Cutting the precious stones -requires skill and composure.
In spite of the loud whine of the saws used to cut the stones and the drone of the various cutting and polishing machines, the workshop has a tranquil, almost magical aura. It smells of wood, of metal and of dust from the stones, of oil, wax and spirits. Everywhere in the brightly-lit workshop the precious stones sparkle and glitter, as if trying to outshine one another. Turquoise-coloured Paraiba tourmalines, orange-coloured mandarin garnets, imperial topaz, rubellite, kunzite, fire opals and many more besides — all appear to capture the light of the workshop and reflect it back. Over 100 different types of stone are gathered here, each with their own peculiarities and characteristics.
Touring the workshop it is evident that everything here is focused on the realisation of the wishes of the customer: at the grinding wheel sits budding master craftsman Mirco Galle, cutting signet rings and the matching layer stone. “Each job order is different and each individual stone has its own particular character,” says Mirco Galle, “This is why the work is so incredibly varied and each day so exciting.”

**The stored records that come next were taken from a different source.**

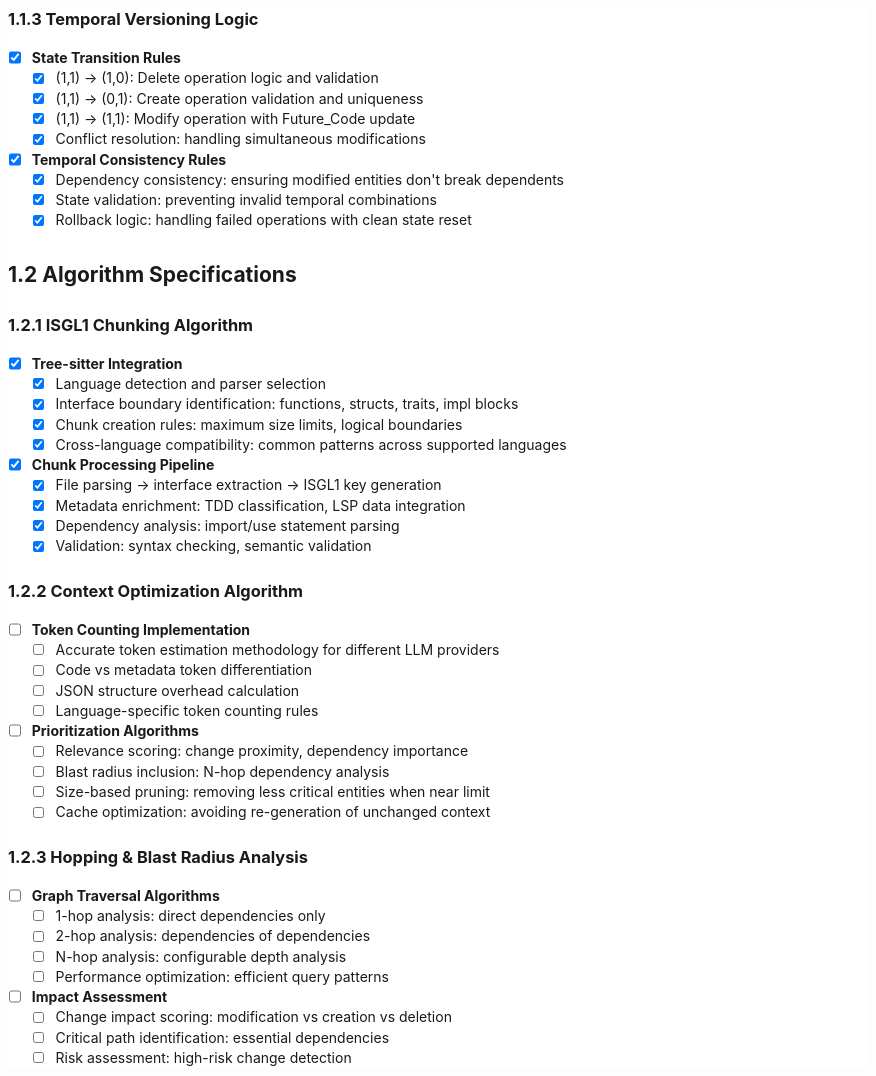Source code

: ### 1.1.3 Temporal Versioning Logic
- [x] **State Transition Rules**
  - [x] (1,1) → (1,0): Delete operation logic and validation
  - [x] (1,1) → (0,1): Create operation validation and uniqueness
  - [x] (1,1) → (1,1): Modify operation with Future_Code update
  - [x] Conflict resolution: handling simultaneous modifications

- [x] **Temporal Consistency Rules**
  - [x] Dependency consistency: ensuring modified entities don't break dependents
  - [x] State validation: preventing invalid temporal combinations
  - [x] Rollback logic: handling failed operations with clean state reset

## 1.2 Algorithm Specifications

### 1.2.1 ISGL1 Chunking Algorithm
- [x] **Tree-sitter Integration**
  - [x] Language detection and parser selection
  - [x] Interface boundary identification: functions, structs, traits, impl blocks
  - [x] Chunk creation rules: maximum size limits, logical boundaries
  - [x] Cross-language compatibility: common patterns across supported languages

- [x] **Chunk Processing Pipeline**
  - [x] File parsing → interface extraction → ISGL1 key generation
  - [x] Metadata enrichment: TDD classification, LSP data integration
  - [x] Dependency analysis: import/use statement parsing
  - [x] Validation: syntax checking, semantic validation

### 1.2.2 Context Optimization Algorithm
- [ ] **Token Counting Implementation**
  - [ ] Accurate token estimation methodology for different LLM providers
  - [ ] Code vs metadata token differentiation
  - [ ] JSON structure overhead calculation
  - [ ] Language-specific token counting rules

- [ ] **Prioritization Algorithms**
  - [ ] Relevance scoring: change proximity, dependency importance
  - [ ] Blast radius inclusion: N-hop dependency analysis
  - [ ] Size-based pruning: removing less critical entities when near limit
  - [ ] Cache optimization: avoiding re-generation of unchanged context

### 1.2.3 Hopping & Blast Radius Analysis
- [ ] **Graph Traversal Algorithms**
  - [ ] 1-hop analysis: direct dependencies only
  - [ ] 2-hop analysis: dependencies of dependencies
  - [ ] N-hop analysis: configurable depth analysis
  - [ ] Performance optimization: efficient query patterns

- [ ] **Impact Assessment**
  - [ ] Change impact scoring: modification vs creation vs deletion
  - [ ] Critical path identification: essential dependencies
  - [ ] Risk assessment: high-risk change detection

For over 30 years now Groh + Ripp has offered all of the work stages required, from the layer stone to the finished signet ring. In a painstaking procedure individual monograms, family crests and motifs of the customer’s own design are engraved into the layer stone, lapis, onyx or more unusual stone varieties such as sapphire, tourmaline or garnet, with the stones subsequently set in rings of different materials.
With the perfect cut the stone acquires an endless depth. No two glances at it are alike.
In the workshops highly complex cutting tasks are also undertaken: the finest rubellite, aquamarine, peridots and golden beryl are cut into bangles, but also highly intricate, detailed pieces for different items of jewellery are created.
Some complex projects shaped with the aid of CNC machines are given their final, laborious finish by hand in this department.